Michael Jordan didn’t make the cut on his high school basketball team. Abraham Lincoln endured losses for decades before becoming president. Oprah Winfrey – OPRAH for Heaven’s sake – was fired from her first news job, leading her to daytime talk.
My point is, there’s hope for us all. When things seemingly aren’t going your way, they’re probably, actually, very much, going your way.
Which brings me to point #3.
Find the silver lining.
You may not know the bullet you have just dodged.
My parents often tell the story of the day they departed for a northbound trip out of town. They were all set, car packed, hit the road – and realized they forgot their jackets. They turned home, got them and returned to the road to find a deadly collision, involving cars and trucks flipped over the highway median. Had they not forgotten their jackets, who knows how badly their trip may have gone.
Back to houses. Truth: it was never yours. It’s not meant to be. You might not ever know what could have happened, or you might be able to pinpoint the reason.
I like to do the juvenile relationship thing and name all the things I never liked about the (newly ex-) boyfriend in the first place. His brother was rude, his haircut was stupid, how could I have even fallen for him in the first place?
Or, in house talk: the location wasn’t that great, it needed a new basement bathroom, those underground oil tanks are gonna leak someday, blah blah blah.
There’s a positive in here somewhere. If your house offer is rejected, what to do next might involve finding the positive!
Regroup and reassess.
Actors are familiar with this one – you have a failed audition for something HUGE, or you attended 3 callbacks and still didn’t book, or you tune in to your primetime debut only to find your big scene with Mariska landed on the cutting room floor. And then, that very day, you have another audition to tackle.
Your confidence shatters, you concede that Auntie Petunia was right all along and you’d have been better off as an accountant, and you approach your next opportunity with your head down and shoulders slumped.
It’s so easy to dejectedly carry on as if your past results will indicate your future successes.
THEY WON’T! Not necessarily. Not if you do something about it.

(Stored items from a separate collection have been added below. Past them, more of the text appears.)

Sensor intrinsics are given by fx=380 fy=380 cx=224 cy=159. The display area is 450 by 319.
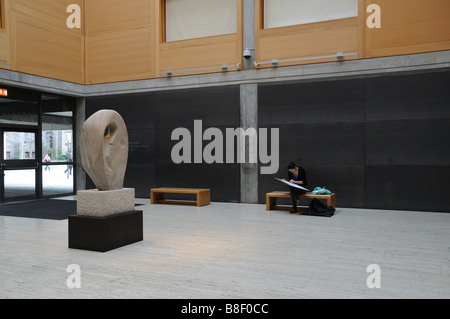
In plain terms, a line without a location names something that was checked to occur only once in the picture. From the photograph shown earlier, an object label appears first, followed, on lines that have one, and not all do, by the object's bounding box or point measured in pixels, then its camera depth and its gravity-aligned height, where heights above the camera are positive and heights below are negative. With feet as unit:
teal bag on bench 29.99 -3.14
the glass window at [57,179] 39.96 -2.94
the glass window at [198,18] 37.47 +13.63
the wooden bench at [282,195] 29.32 -3.79
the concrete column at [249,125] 35.91 +2.60
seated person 29.68 -2.17
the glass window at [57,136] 40.06 +1.77
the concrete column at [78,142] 43.42 +1.11
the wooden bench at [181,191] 34.42 -4.12
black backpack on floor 28.40 -4.34
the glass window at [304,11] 33.04 +12.75
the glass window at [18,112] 35.19 +3.85
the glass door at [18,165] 35.53 -1.21
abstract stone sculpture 18.39 +0.11
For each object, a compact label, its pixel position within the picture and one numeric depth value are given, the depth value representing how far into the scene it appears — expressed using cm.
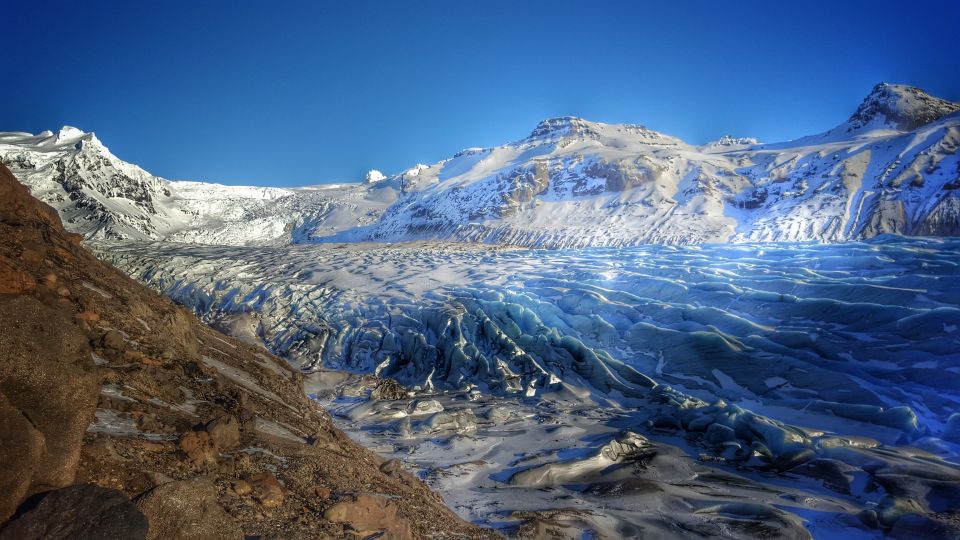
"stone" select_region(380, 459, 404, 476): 581
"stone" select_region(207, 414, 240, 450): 393
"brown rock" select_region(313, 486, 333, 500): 385
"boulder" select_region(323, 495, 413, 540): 356
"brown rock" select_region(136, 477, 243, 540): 274
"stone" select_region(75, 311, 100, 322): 490
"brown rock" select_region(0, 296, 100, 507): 273
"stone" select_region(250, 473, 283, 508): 340
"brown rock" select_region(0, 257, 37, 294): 369
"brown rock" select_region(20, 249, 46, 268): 477
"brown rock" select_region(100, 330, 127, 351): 477
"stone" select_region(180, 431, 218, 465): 357
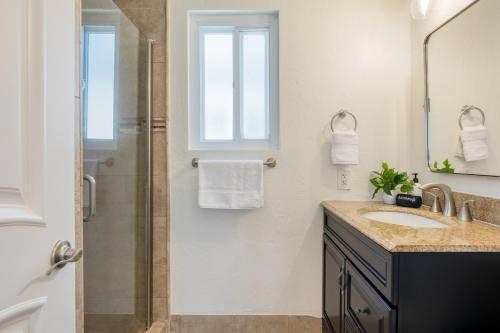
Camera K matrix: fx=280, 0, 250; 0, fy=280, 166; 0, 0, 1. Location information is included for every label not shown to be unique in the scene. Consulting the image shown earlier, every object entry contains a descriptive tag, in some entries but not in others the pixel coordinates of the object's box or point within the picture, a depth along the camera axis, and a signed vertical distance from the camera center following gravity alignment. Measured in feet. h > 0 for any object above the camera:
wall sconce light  4.78 +2.68
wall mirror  3.67 +1.08
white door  1.77 +0.01
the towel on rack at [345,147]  5.13 +0.31
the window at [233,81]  5.67 +1.70
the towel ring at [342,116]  5.42 +0.94
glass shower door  3.64 -0.08
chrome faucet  4.09 -0.51
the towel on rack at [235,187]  5.24 -0.44
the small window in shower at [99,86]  3.56 +1.07
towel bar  5.40 +0.03
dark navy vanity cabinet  2.70 -1.24
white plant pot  5.13 -0.65
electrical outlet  5.44 -0.27
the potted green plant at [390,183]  5.04 -0.34
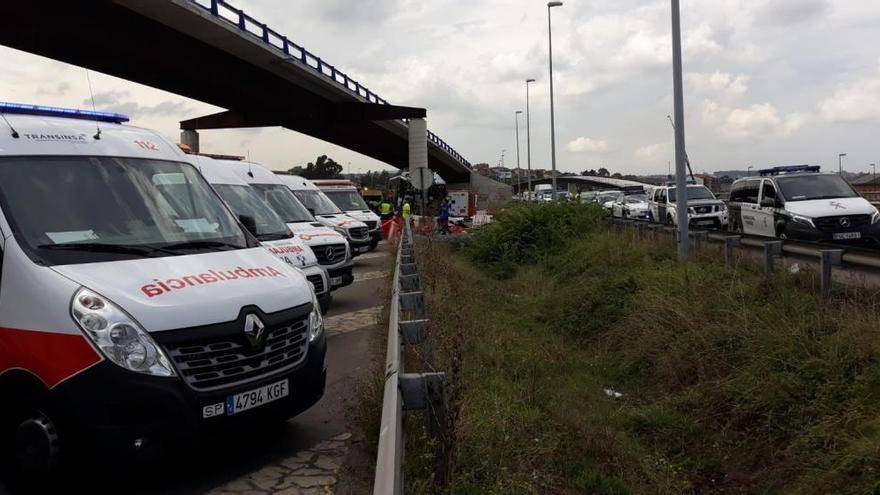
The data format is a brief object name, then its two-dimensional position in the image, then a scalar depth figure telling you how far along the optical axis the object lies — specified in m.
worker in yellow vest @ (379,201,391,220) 28.84
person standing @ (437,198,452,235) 23.78
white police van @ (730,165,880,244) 13.38
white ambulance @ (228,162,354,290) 10.64
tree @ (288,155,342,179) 103.38
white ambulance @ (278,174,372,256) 16.48
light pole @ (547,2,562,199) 34.88
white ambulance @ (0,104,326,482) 3.70
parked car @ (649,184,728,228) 22.42
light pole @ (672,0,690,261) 10.95
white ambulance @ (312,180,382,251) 20.05
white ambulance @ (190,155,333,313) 8.33
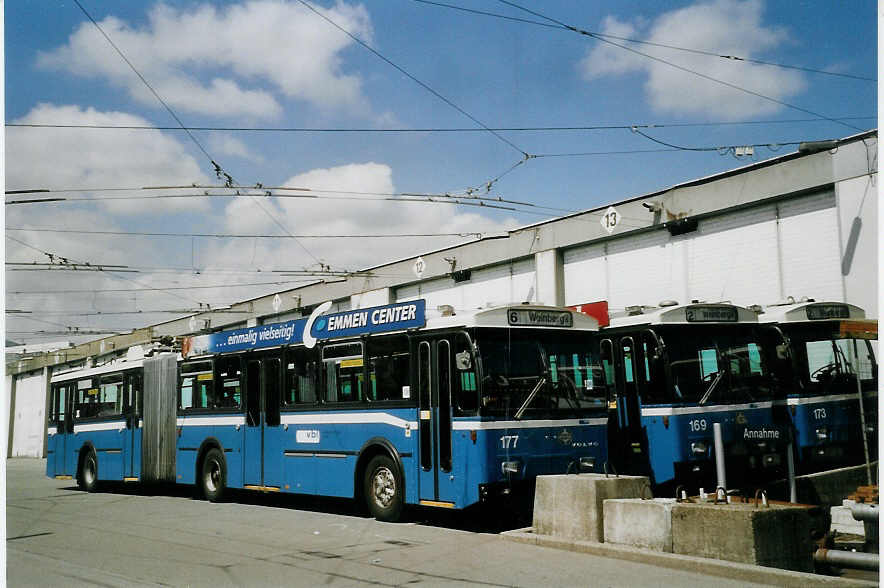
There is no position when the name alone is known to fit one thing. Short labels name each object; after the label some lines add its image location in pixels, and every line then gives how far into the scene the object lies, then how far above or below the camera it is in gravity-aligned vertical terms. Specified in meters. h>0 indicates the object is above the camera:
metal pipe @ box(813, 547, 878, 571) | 8.07 -1.67
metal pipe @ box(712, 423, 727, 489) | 9.44 -0.81
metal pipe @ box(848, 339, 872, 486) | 14.71 +0.38
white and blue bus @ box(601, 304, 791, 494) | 12.94 -0.19
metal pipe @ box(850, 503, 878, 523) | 8.09 -1.24
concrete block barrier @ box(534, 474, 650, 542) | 9.46 -1.27
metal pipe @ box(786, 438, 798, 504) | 10.30 -1.24
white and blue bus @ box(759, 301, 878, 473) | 14.07 -0.04
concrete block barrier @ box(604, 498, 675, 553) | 8.68 -1.41
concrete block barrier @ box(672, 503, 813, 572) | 7.92 -1.41
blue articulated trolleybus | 11.21 -0.19
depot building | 18.12 +3.65
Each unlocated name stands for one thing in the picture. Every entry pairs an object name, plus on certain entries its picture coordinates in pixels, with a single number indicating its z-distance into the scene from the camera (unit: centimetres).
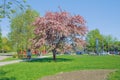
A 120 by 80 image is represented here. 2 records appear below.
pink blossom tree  1270
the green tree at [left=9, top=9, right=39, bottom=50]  2079
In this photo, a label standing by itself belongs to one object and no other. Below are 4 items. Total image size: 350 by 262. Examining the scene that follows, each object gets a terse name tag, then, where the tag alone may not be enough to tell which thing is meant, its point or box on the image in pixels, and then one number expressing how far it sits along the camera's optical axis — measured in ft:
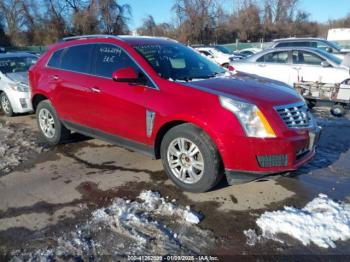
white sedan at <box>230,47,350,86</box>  28.73
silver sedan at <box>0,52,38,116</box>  25.52
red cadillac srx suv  11.42
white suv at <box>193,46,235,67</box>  64.16
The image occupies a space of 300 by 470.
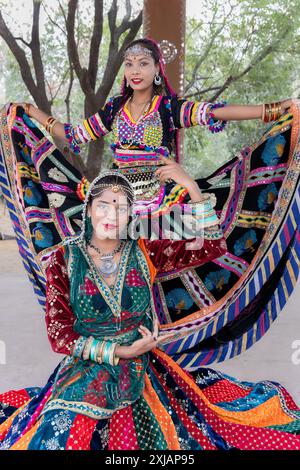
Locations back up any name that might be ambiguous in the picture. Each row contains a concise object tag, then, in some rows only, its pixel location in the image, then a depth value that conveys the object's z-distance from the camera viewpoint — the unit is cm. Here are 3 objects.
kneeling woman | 178
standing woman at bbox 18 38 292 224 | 259
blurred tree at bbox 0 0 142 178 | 600
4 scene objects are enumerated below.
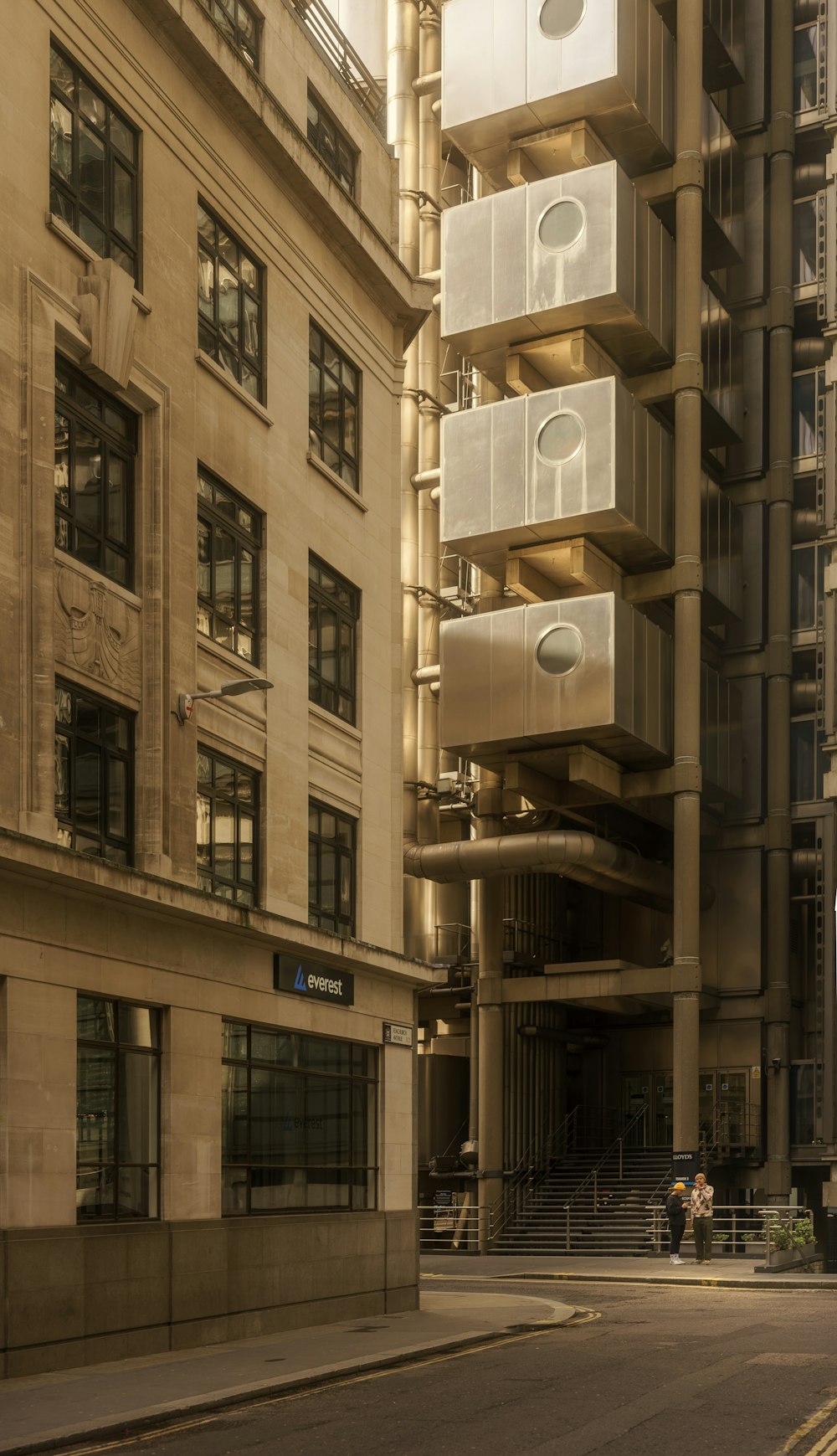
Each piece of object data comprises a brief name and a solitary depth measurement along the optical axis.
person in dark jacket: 36.62
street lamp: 20.73
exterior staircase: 45.25
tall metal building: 46.31
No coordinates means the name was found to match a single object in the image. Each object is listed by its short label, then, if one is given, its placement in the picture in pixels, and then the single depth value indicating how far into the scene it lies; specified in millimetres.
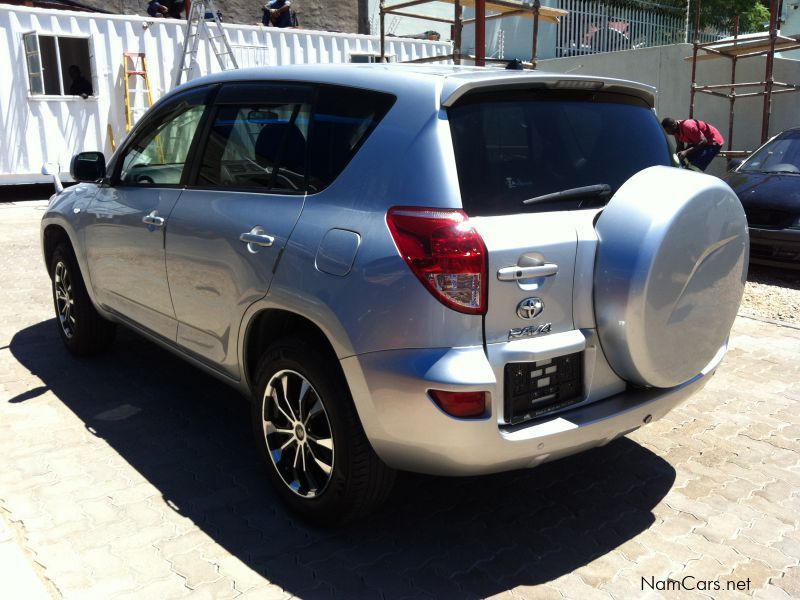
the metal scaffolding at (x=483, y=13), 10062
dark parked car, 7781
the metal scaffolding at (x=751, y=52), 12263
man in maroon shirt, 11266
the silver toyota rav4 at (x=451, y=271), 2664
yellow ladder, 13938
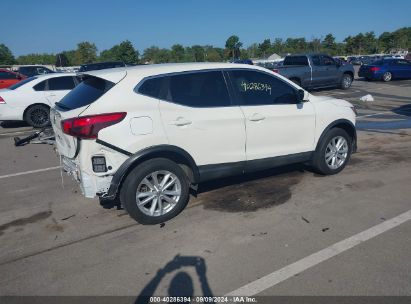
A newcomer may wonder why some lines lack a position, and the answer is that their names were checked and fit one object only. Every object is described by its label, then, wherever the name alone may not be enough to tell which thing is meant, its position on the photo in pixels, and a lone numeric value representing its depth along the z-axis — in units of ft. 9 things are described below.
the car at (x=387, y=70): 78.28
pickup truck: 58.08
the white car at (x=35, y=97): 36.01
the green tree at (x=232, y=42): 398.99
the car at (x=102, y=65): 60.95
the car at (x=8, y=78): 55.88
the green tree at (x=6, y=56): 335.14
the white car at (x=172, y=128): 13.37
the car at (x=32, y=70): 76.79
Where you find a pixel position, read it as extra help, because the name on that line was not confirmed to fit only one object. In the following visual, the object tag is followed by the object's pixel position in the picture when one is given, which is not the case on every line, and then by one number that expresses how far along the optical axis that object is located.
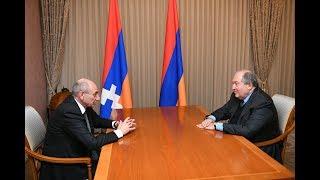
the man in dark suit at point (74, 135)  2.24
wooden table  1.59
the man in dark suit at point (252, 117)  2.40
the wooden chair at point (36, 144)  2.20
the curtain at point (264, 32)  5.39
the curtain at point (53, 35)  4.83
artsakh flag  3.51
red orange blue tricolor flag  3.83
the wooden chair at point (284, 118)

House talk: Regroup. Reassess from your last bidding process. Did you bid too low? Do you need a new realtor? Was your negotiation unreasonable? Basically, give yourself a debrief: what worked and what didn’t?
Learn from it, become wiser and better, archive it, and…
The best part about a rejected bid – or breakup, in my exhausted analogy – is that you’re now free to find the house which is right for you. After a rough break-up, my bestie told me, “Today is the best day of someone else’s life because now he can date you.”
House talk: It may suck that you lost the house you wanted, but now you’re free to find the house that is yours!
You must believe that there is another house out there. And, even more importantly – that “other one out there” is yours, just waiting for you to come scoop it up and love it.
“There’s a lid for every pot.” Sometimes they’re all organized in the wrong cabinets but eventually you’ll find each other, amiright?
Your house is waiting for you.
Even if your house offer is rejected, here’s what’s next: believe the right one is out there and go after it.
All summed up, I agree – it sucks when you don’t get what you want. Plain and simple. But with a few tactics to regroup, you can get on your way to house buying success!
What about you – if your house offer was rejected, what did you do next?